Why I Joined OP (or How I Spent My Summer for the Last 16 Years)

 

by Cristina

On October 26, 2001, “in the name of national security, the Patriot Act was the first of many changes to surveillance laws that made it easier for the government to spy on ordinary Americans by expanding the authority to monitor phone and email communications, collect bank and credit reporting records, and track the activity of innocent Americans on the Internet.”  (from an ACLU page)  source: https://www.aclu.org/infographic/surveillance-under-patriot-act

In 2006, I ran into an article (source: https://arstechnica.com/uncategorized/2006/04/6585-2/) on the Internet that stunned and frightened me: “AT&T installed powerful traffic monitoring equipment in a ‘secret room’ in their San Francisco switching office at the behest of the NSA…The equipment used and the vast scale of the information being monitored [more than 10 billion bits of data per second] both suggest that the NSA is sifting through massive amounts of user data and phone calls.”
A year or two later, I hear about a government program called PRISM.  Seems the government really IS watching us, watching everything we do, via our computers and telephones, but this really hasn’t gone public, and people don’t seem to know about it.  Or, for that matter, care.  “The sky is falling!” I yell to some of my friends.  They think I’ve dropped into the black hole that is becoming the Internet.  I’m collectively ignored.

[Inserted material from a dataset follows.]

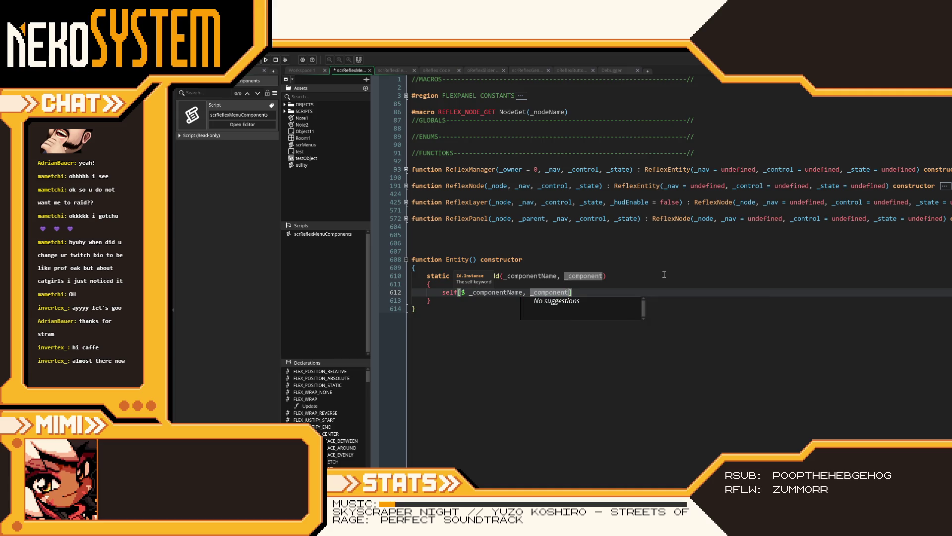
key("ctrl+s")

I became aware of Benjamin Franklin’s quote, “Those who would give up essential Liberty, to purchase a little temporary Safety, deserve neither Liberty nor Safety.”  Since then I’ve read that it might not mean what we think it means, what we want it to mean, when we discuss “liberty” and “security”…but when I read it for the first time, it becomes burned into my brain.  It sets fire to what already smolders there.

Edward Snowden himself figuratively falls out of the sky a few years later and drops more things on us from that height, including PRISM, which now it seems everyone has heard of, but at which many scoff and cry “paranoia.”  But more troublesome than disbelief is the stance I’m finding lots of people are taking, that if a person isn’t doing anything wrong, what’s wrong with the government knowing what they’re doing?

Attending “Occupy” events and walking the streets of Oakland and San Francisco for various causes, I wear a mask because I’m there for the people who can’t be, so I’m “everybody.”  But I am also happy my face is hidden from the ranks of police in riot gear that line the sidewalks and hover in helicopters, cameras rolling to ensnare the images of average, unarmed and peaceful citizens engaging in their first amendment rights.

Facial recognition software; TSA radiation searches; telephone wiretapping and cell phone trapping; televisions that watch back…it’s a long list.  I joined OP because we’ve been swept up in a cascade of events designed to strip us of our civil liberties, one piece at a time, a surveillance and police state that would truly have us believe that “freedom is slavery.”  I want to be one of the people who stems and finally turns that tide.